• **EXERCISE INPUTS**:

□ □ □ □

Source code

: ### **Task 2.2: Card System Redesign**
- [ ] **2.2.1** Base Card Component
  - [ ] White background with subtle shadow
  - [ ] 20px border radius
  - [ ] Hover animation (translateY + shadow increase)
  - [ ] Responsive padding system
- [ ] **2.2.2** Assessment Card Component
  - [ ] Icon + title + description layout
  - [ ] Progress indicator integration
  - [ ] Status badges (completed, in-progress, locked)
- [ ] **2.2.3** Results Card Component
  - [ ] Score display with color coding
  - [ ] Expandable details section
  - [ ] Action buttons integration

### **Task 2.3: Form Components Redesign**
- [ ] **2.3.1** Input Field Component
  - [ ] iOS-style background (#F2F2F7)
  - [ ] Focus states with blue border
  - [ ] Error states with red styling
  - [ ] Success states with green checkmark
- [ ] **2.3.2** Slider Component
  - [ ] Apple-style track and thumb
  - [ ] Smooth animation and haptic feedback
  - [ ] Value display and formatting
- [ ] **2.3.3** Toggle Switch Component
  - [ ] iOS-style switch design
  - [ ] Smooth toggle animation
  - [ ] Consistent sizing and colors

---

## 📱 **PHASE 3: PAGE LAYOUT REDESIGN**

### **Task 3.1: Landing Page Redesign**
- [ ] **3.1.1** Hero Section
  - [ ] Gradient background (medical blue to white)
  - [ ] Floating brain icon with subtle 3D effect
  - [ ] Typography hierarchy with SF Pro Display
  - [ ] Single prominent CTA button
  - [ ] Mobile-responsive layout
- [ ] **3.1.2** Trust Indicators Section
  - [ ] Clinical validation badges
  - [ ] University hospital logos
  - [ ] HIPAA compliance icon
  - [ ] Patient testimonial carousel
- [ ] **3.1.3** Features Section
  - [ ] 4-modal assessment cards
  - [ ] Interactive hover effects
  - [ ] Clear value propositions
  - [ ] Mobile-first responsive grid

□ □ □ □

Reproduce the records above in full and with exact wording.

• **OUTPUT**:
Source code

: ### **Task 2.2: Card System Redesign**
- [ ] **2.2.1** Base Card Component
  - [ ] White background with subtle shadow
  - [ ] 20px border radius
  - [ ] Hover animation (translateY + shadow increase)
  - [ ] Responsive padding system
- [ ] **2.2.2** Assessment Card Component
  - [ ] Icon + title + description layout
  - [ ] Progress indicator integration
  - [ ] Status badges (completed, in-progress, locked)
- [ ] **2.2.3** Results Card Component
  - [ ] Score display with color coding
  - [ ] Expandable details section
  - [ ] Action buttons integration

### **Task 2.3: Form Components Redesign**
- [ ] **2.3.1** Input Field Component
  - [ ] iOS-style background (#F2F2F7)
  - [ ] Focus states with blue border
  - [ ] Error states with red styling
  - [ ] Success states with green checkmark
- [ ] **2.3.2** Slider Component
  - [ ] Apple-style track and thumb
  - [ ] Smooth animation and haptic feedback
  - [ ] Value display and formatting
- [ ] **2.3.3** Toggle Switch Component
  - [ ] iOS-style switch design
  - [ ] Smooth toggle animation
  - [ ] Consistent sizing and colors

---

## 📱 **PHASE 3: PAGE LAYOUT REDESIGN**

### **Task 3.1: Landing Page Redesign**
- [ ] **3.1.1** Hero Section
  - [ ] Gradient background (medical blue to white)
  - [ ] Floating brain icon with subtle 3D effect
  - [ ] Typography hierarchy with SF Pro Display
  - [ ] Single prominent CTA button
  - [ ] Mobile-responsive layout
- [ ] **3.1.2** Trust Indicators Section
  - [ ] Clinical validation badges
  - [ ] University hospital logos
  - [ ] HIPAA compliance icon
  - [ ] Patient testimonial carousel
- [ ] **3.1.3** Features Section
  - [ ] 4-modal assessment cards
  - [ ] Interactive hover effects
  - [ ] Clear value propositions
  - [ ] Mobile-first responsive grid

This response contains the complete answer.